> **Required tasks**:
**a.** Reproduce the passage on machine learning models between "Best Accuracy: 0.760233333333" and "you're 100% correct.", inclusive.
**b.** Transcribe the listing from the line that contains "pose: elev=73.9 azim=346.0" through the end of the listing, both ends included, and leave out the pictures.

In previous chapters, we offered to you, the reader, a single machine learning model to use throughout the chapter. In this chapter, we will do some work to find the best machine learning model for our needs and then work to enhance that model with feature selection. We will begin by importing four different machine learning models:
- Logistic Regression
- K-Nearest Neighbors
- Decision Tree
- Random Forest
The code for importing the learning models is given as follows:
# Import four machine learning models
from sklearn.linear_model import LogisticRegression
from sklearn.neighbors import KNeighborsClassifier
from sklearn.tree import DecisionTreeClassifier
from sklearn.ensemble import RandomForestClassifier
Once we are finished importing these modules, we will run them through our get_best_model_and_accuracy functions to get a baseline on how each one handles the raw data. We will have to first establish some variables to do so. We will use the following code to do this:
# Set up some parameters for our grid search
# We will start with four different machine learning model parameters
# Logistic Regression
lr_params = {'C':[1e-1, 1e0, 1e1, 1e2], 'penalty':['l1', 'l2']}
# KNN
knn_params = {'n_neighbors': [1, 3, 5, 7]}
# Decision Tree
tree_params = {'max_depth':[None, 1, 3, 5, 7]}
# Random Forest
forest_params = {'n_estimators': [10, 50, 100], 'max_depth': [None, 1, 3, 5, 7]}
Because we will be sending each model through our function, which invokes a grid search module, we need only create blank state models with no customized parameters set, as shown in the following code:
# instantiate the four machine learning models
lr = LogisticRegression()
knn = KNeighborsClassifier()
d_tree = DecisionTreeClassifier()
forest = RandomForestClassifier()
We are now going to run each of the four machine learning models through our evaluation function to see how well (or not) they do against our dataset. Recall that our number to beat at the moment is .7788, the baseline null accuracy. We will use the following code to run the models:
get_best_model_and_accuracy(lr, lr_params, X, y)
Best Accuracy: 0.809566666667 Best Parameters: {'penalty': 'l1', 'C': 0.1} Average Time to Fit (s): 0.602 Average Time to Score (s): 0.002
We can see that the logistic regression has already beaten the null accuracy using the raw data and, on average, took 6/10 of a second to fit to a training set and only 20 milliseconds to score. This makes sense if we know that to fit, a logistic regression in scikit-learn must create a large matrix in memory, but to predict, it need only multiply and add scalars to one another.
Now, let's do the same with the KNN model, using the following code:
get_best_model_and_accuracy(knn, knn_params, X, y)
Best Accuracy: 0.760233333333 Best Parameters: {'n_neighbors': 7} Average Time to Fit (s): 0.035 Average Time to Score (s): 0.88
Our KNN model, as expected, does much better on the fitting time. This is because, to fit to the data, the KNN only has to store the data in such a way that it is easily retrieved at prediction time, where it takes a hit on time. It's also worth mentioning the painfully obvious fact that the accuracy is not even better than the null accuracy! You might be wondering why, and if you're saying hey wait a minute, doesn't KNN utilize the Euclidean Distance in order to make predictions, which can be thrown off by non-standardized data, a flaw that none of the other three machine learning models suffer?, then you're 100% correct.

> **Supplied data**:
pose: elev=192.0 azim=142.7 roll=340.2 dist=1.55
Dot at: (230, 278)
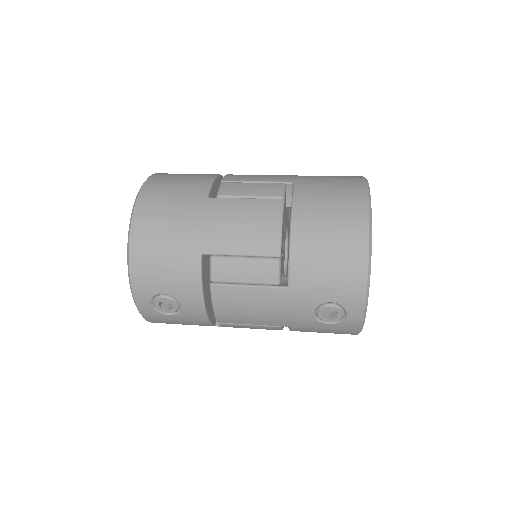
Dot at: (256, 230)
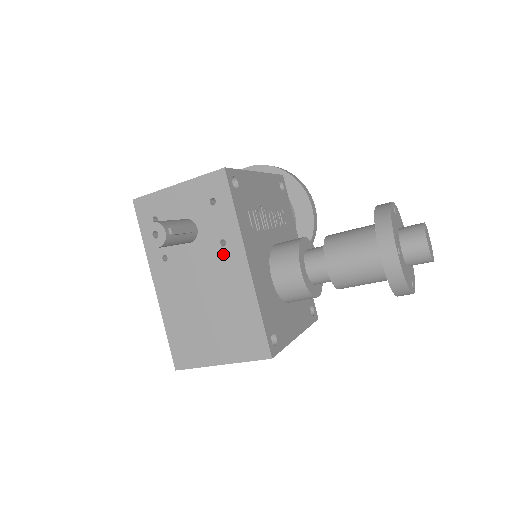
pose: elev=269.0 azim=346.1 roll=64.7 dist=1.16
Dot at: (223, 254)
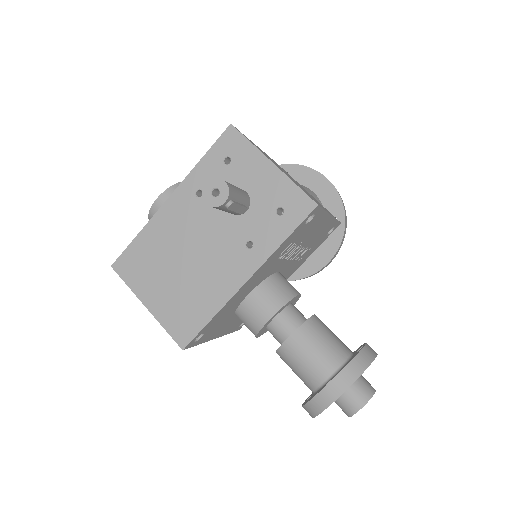
Dot at: (240, 251)
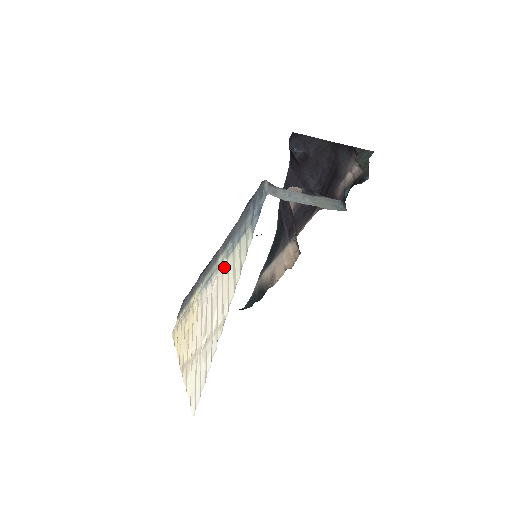
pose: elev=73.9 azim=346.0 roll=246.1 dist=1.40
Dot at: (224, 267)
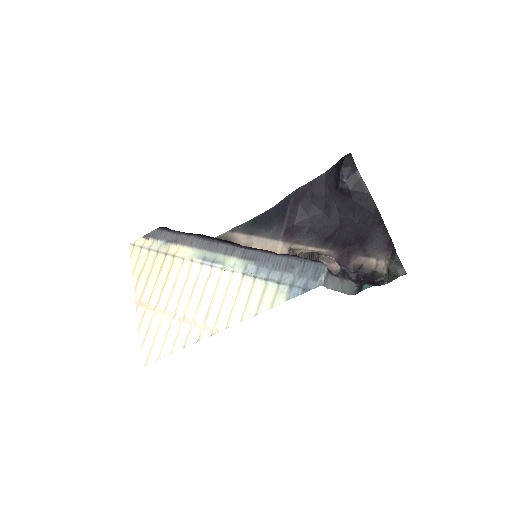
Dot at: (236, 278)
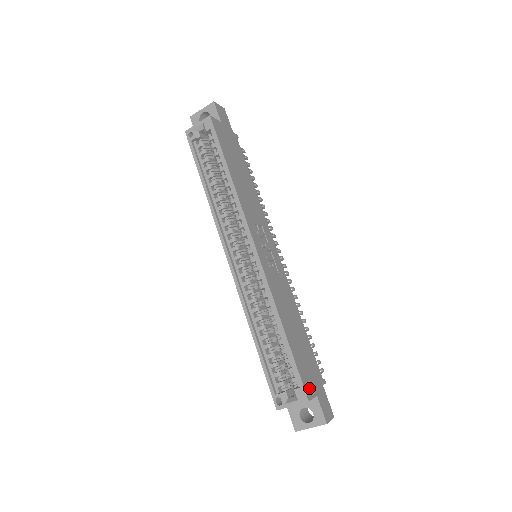
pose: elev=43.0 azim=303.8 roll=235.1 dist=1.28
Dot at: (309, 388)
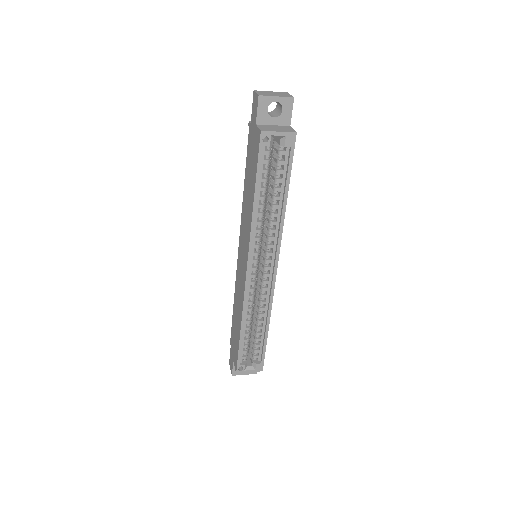
Dot at: occluded
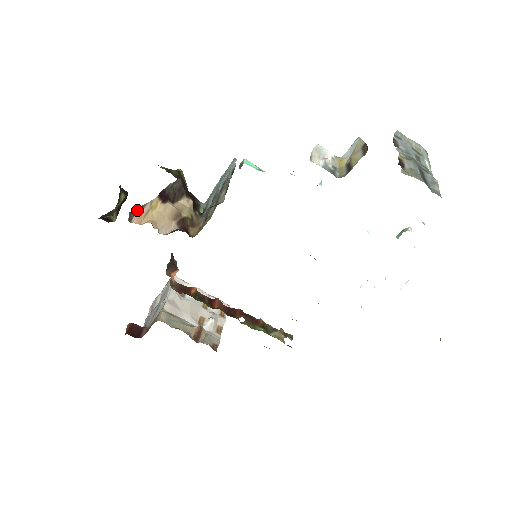
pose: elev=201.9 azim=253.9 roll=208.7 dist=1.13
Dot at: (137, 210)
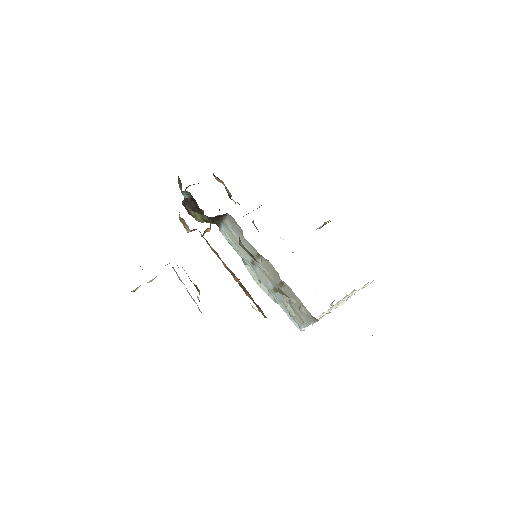
Dot at: (217, 177)
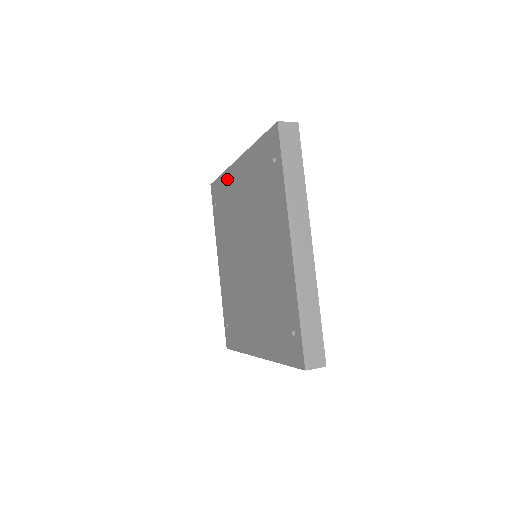
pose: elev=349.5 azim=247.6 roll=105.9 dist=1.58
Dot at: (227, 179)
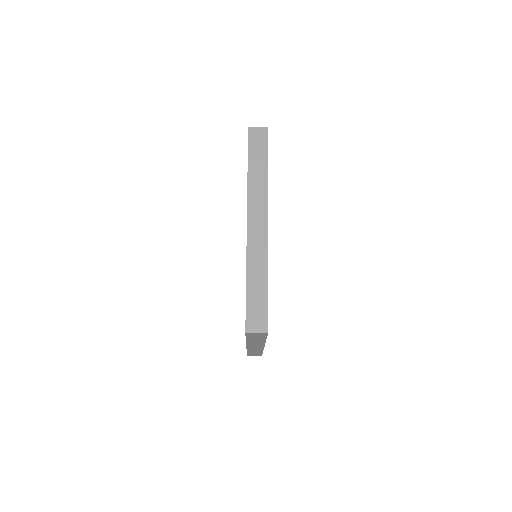
Dot at: occluded
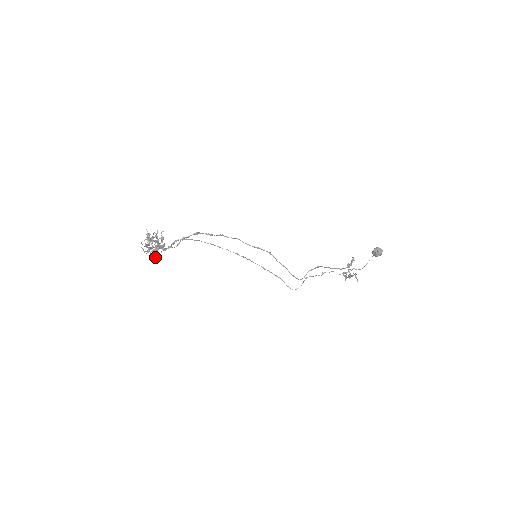
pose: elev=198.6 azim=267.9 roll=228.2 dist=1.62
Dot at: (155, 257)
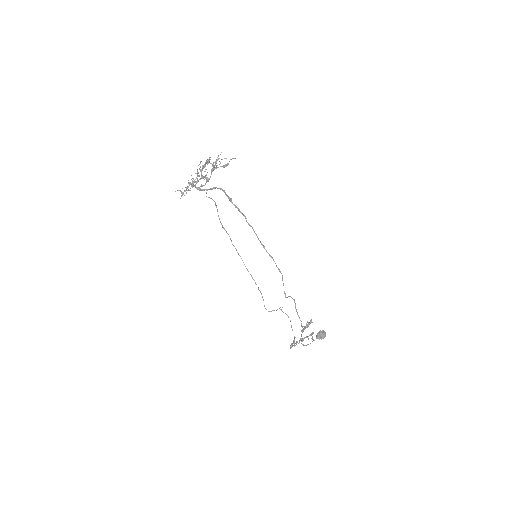
Dot at: occluded
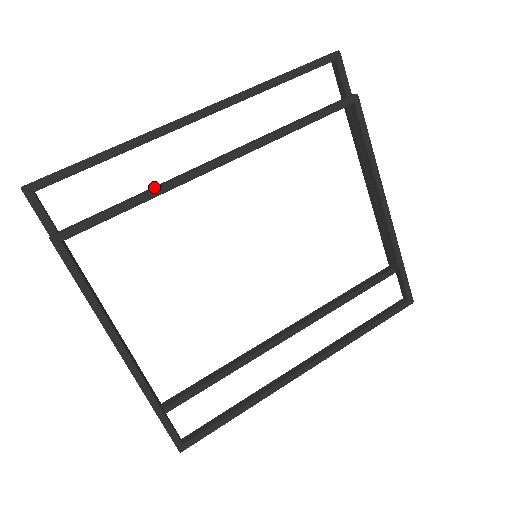
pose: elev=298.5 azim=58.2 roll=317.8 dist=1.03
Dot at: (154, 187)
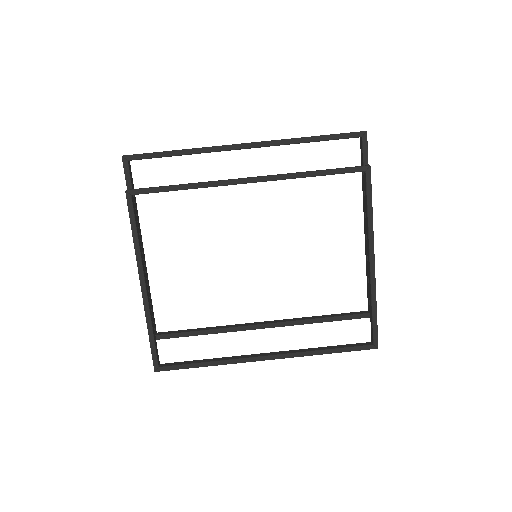
Dot at: (200, 182)
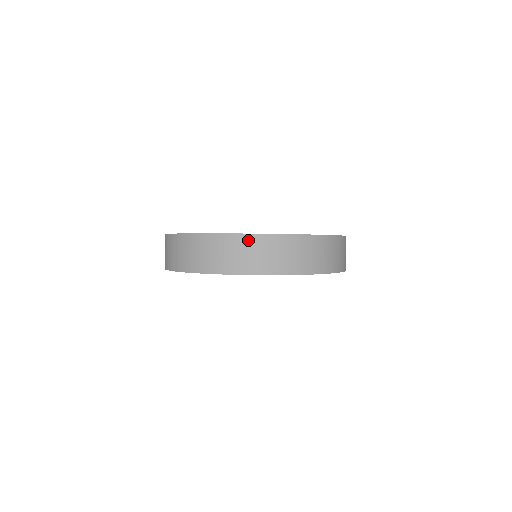
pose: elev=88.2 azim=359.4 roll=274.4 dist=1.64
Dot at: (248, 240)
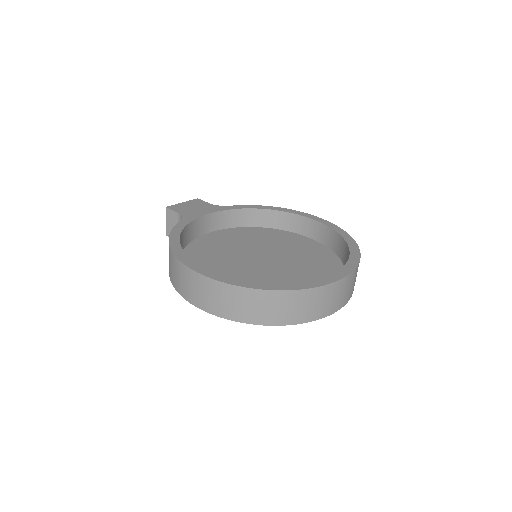
Dot at: (346, 281)
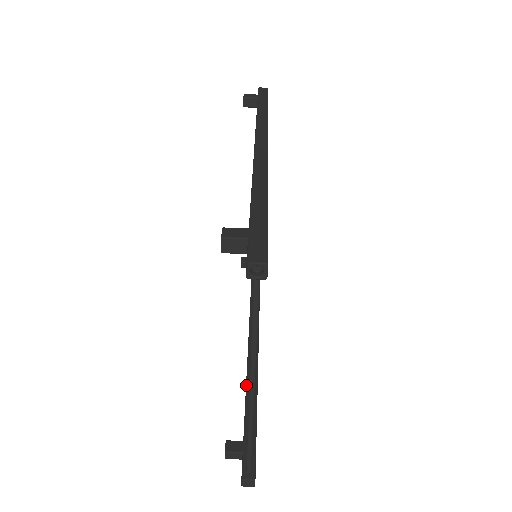
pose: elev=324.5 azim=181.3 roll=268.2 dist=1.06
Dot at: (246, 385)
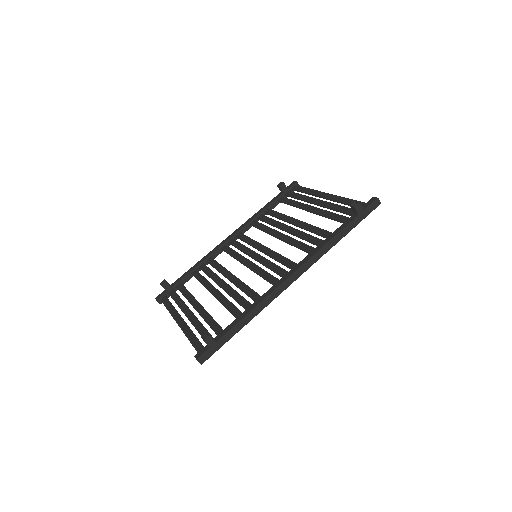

> **Solutions to the tasks**:
**a.**
Best Accuracy: 0.760233333333 Best Parameters: {'n_neighbors': 7} Average Time to Fit (s): 0.035 Average Time to Score (s): 0.88
Our KNN model, as expected, does much better on the fitting time. This is because, to fit to the data, the KNN only has to store the data in such a way that it is easily retrieved at prediction time, where it takes a hit on time. It's also worth mentioning the painfully obvious fact that the accuracy is not even better than the null accuracy! You might be wondering why, and if you're saying hey wait a minute, doesn't KNN utilize the Euclidean Distance in order to make predictions, which can be thrown off by non-standardized data, a flaw that none of the other three machine learning models suffer?, then you're 100% correct.

**b.**
pose: elev=73.9 azim=346.0 roll=246.1 dist=1.40
Dot at: (224, 267)
Dot at: (236, 278)
pose: elev=43.0 azim=303.8 roll=235.1 dist=1.28
Dot at: (309, 388)
Dot at: occluded
pose: elev=201.9 azim=253.9 roll=208.7 dist=1.13
Dot at: (137, 210)
Dot at: (217, 177)
pose: elev=349.5 azim=247.6 roll=105.9 dist=1.58
Dot at: (227, 179)
Dot at: occluded
pose: elev=198.6 azim=267.9 roll=228.2 dist=1.62
Dot at: (155, 257)
Dot at: occluded
pose: elev=298.5 azim=58.2 roll=317.8 dist=1.03
Dot at: (154, 187)
Dot at: (200, 182)
pose: elev=88.2 azim=359.4 roll=274.4 dist=1.64
Dot at: (248, 240)
Dot at: (346, 281)
pose: elev=324.5 azim=181.3 roll=268.2 dist=1.06
Dot at: (246, 385)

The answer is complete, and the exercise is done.